La Niña de los Peines había subido al tablao aquella noche con cierto aire aristocrático. Entre su público, hombres y mujeres de toda condición: el cantaor Ignacio Espeleta, conocido por su hermosura en toda Andalucía; una aristócrata, descendiente de Soledad Vargas, que había rechazado a un Rothschild porque por encima de los banqueros estaba su sangre; los Pavón, ganaderos de alta alcurnia, de los que se decía que alcanzaron el séptimo trabajo de Heracles con el toro de Creta. Pero todos tenían algo en común: habían conocido el duende.
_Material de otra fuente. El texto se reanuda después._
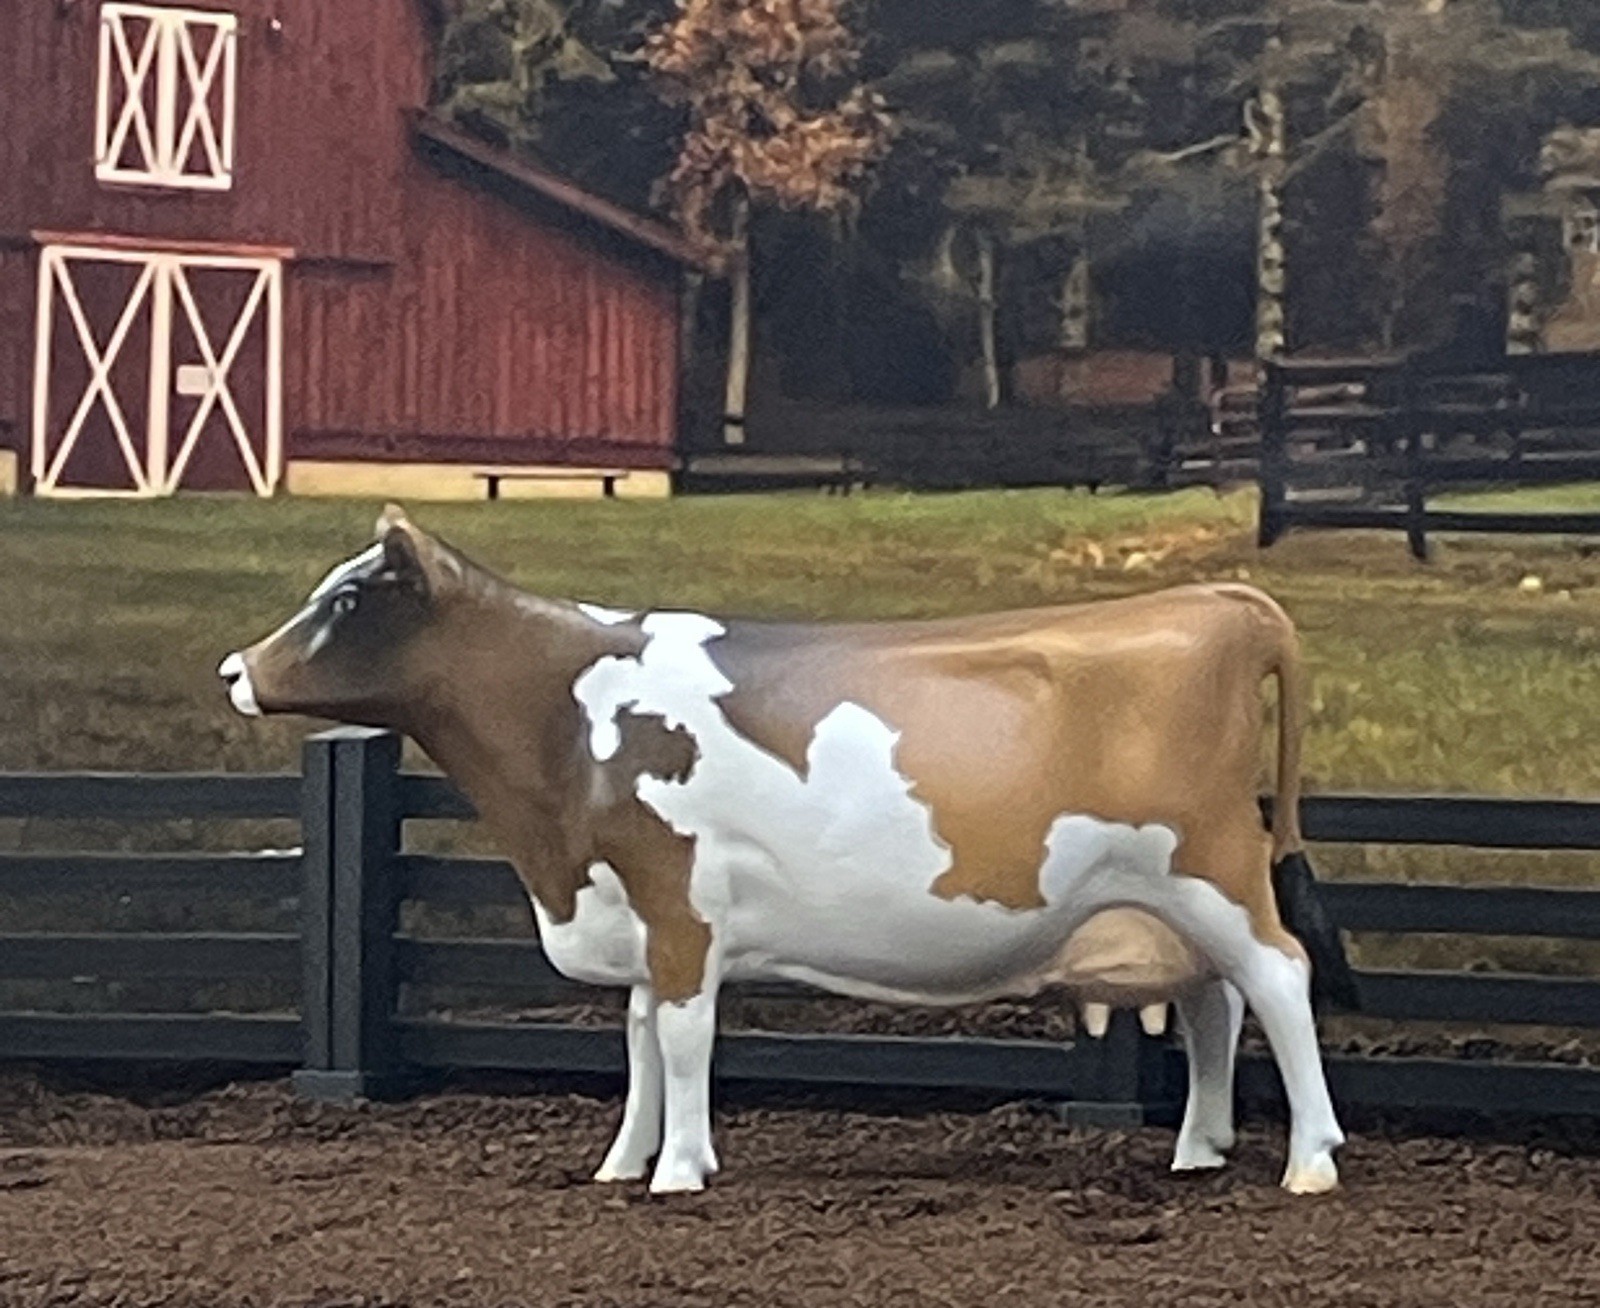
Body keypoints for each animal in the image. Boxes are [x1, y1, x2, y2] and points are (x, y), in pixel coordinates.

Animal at [220, 505, 1356, 1197]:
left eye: (348, 599)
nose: (234, 669)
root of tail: (1218, 601)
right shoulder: (639, 914)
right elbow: (637, 1040)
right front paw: (622, 1162)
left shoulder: (677, 898)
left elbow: (683, 1039)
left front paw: (681, 1169)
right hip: (1170, 899)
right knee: (1215, 1004)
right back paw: (1199, 1151)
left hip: (1210, 869)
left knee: (1278, 979)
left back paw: (1309, 1160)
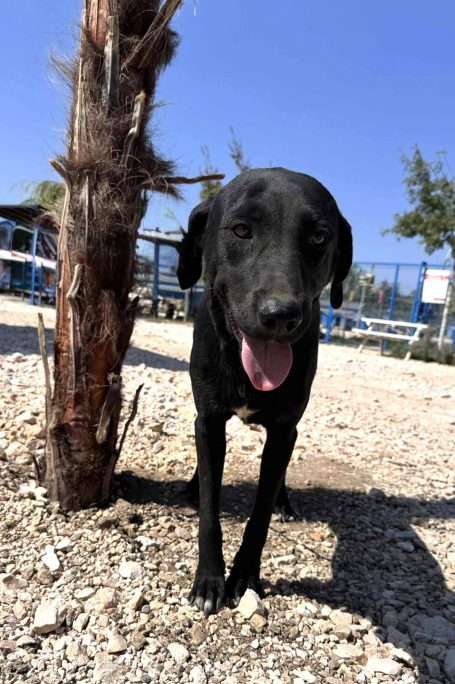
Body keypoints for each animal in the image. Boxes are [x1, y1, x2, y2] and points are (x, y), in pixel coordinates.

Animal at [177, 167, 352, 615]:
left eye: (319, 237)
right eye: (241, 229)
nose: (281, 315)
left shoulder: (284, 430)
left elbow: (259, 516)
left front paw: (243, 577)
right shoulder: (209, 420)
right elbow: (210, 510)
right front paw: (209, 581)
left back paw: (283, 501)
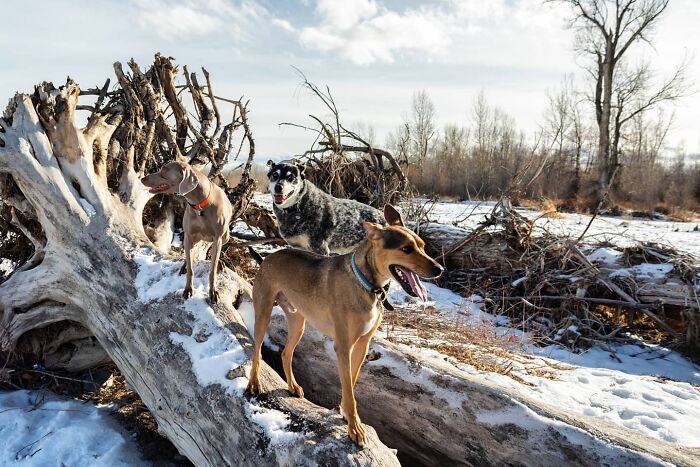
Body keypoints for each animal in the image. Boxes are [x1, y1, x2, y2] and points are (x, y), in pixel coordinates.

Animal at [247, 207, 442, 448]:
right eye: (406, 249)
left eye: (422, 246)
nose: (439, 269)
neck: (367, 284)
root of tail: (267, 257)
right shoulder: (343, 347)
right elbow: (350, 391)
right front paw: (354, 427)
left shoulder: (362, 345)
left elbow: (351, 382)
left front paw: (345, 413)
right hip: (263, 313)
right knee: (256, 352)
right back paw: (254, 383)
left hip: (298, 322)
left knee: (285, 353)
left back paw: (293, 385)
Y lo que aquella noche estaban viendo, con las formas esbeltas de la cantaora, su imponente guitarra y su compás exacto, su vestido de oro y su perfume caro, no era tal. Alguien gritó: ¡Viva París!, señalando el talante fino y sofisticado del espectáculo, pero también la carencia de esa magia que nadie sabe de dónde llega. Entonces, la Niña de los Peines, herida en su orgullo, se achuchó un trago de cazalla y empezó a cantar sin acompañamiento, con la garganta en carne viva. Sin la coraza, había aparecido el duende.

"Afirmaba don Vicente Aleixandre que en lo que no era comparable era en su persona: Federico García Lorca tenía el don de la expresión humana viva"

La anécdota la pueden leer en el volumen Federico García Lorca: De viva Voz, publicado por DeBolsillo, editado por Víctor Fernández y Jesús Ortega. La escena me sirve para explicar por qué este libro deja al desnudo el duende del poeta granaíno. En él podrá encontrar el lector una serie de conferencias, alocuciones y homenajes escritos por Lorca, la mayoría de ellos leídos en público, apuntes sobre algún tema cerca de ser expuesto, y otros asuntos de corte más íntimo que de nuevo nos descubren a un Federico más cercano, otra faceta más de un artista inmenso. Decía Aleixandre que, como poeta, Lorca podía ser comparado con otro, estudiado en paralelo a una corriente o una generación; pero afirmaba don Vicente que en lo que no era comparable era en su persona: Federico tenía el don de la expresión humana viva.

"Jorge Guillén afirmaba que cuando el poeta llegaba no hacía ni frío ni calor: hacía Federico"

Esa personalidad queda patente en esta serie de textos recopilados por Fernández y Ortega. Todo lo cubre, todo lo impregna. Su tamaña cultura le permite referirse en estas páginas a fenómenos artísticos tan dispares como el Cid, Berceo, Góngora, Lope, Cervantes o Rubén Darío, a todos ellos los desnuda, y todos ellos quedan entonces cubiertos con el traje de seda del verbo lorquiano. Jorge Guillén afirmaba, como bien se indica en el prólogo de esta edición, que cuando el poeta llegaba no hacía ni frío ni calor: hacía Federico. Algo hay de esa presencia infinita en estos párrafos, donde da igual si habla de la liturgia de sus toros, el aura de Nueva York o el hombre en segundo plano de Calderón: en todo ello se respira esa mezcla de tradición y vanguardia, ese envés de las cosas que con tanto arte supo ver el de Granada. Como había ocurrido con los oyentes de La Niña de los Peines, al escuchar aquí a Federico uno no encuentra las formas, sino el tuétano de las mismas. Duende, en suma.